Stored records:
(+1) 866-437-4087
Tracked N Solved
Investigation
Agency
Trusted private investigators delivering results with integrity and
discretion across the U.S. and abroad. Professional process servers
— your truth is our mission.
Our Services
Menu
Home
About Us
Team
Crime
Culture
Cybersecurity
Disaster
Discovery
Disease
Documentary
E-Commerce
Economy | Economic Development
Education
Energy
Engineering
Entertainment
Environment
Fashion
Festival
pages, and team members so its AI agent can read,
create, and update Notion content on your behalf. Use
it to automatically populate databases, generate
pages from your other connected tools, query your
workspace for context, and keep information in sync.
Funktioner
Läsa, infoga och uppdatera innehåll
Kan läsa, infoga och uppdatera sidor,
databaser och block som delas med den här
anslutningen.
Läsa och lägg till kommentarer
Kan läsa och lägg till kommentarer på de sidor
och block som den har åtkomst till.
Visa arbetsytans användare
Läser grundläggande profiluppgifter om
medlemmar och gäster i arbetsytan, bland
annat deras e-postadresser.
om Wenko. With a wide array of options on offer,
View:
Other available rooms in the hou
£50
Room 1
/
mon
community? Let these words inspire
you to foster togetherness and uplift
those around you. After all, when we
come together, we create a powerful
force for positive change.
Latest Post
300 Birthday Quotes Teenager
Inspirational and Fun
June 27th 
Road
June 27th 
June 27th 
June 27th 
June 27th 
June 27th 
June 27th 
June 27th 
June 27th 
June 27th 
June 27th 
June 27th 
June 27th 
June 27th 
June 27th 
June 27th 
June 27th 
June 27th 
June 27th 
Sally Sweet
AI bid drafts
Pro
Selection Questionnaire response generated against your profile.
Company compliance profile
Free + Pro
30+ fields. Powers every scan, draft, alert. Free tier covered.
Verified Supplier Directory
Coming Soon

● **Work order**:
Looking at the entries above, copy out every line in which "pages" occurs.

● **Solution**:
pages, and team members so its AI agent can read,
pages from your other connected tools, query your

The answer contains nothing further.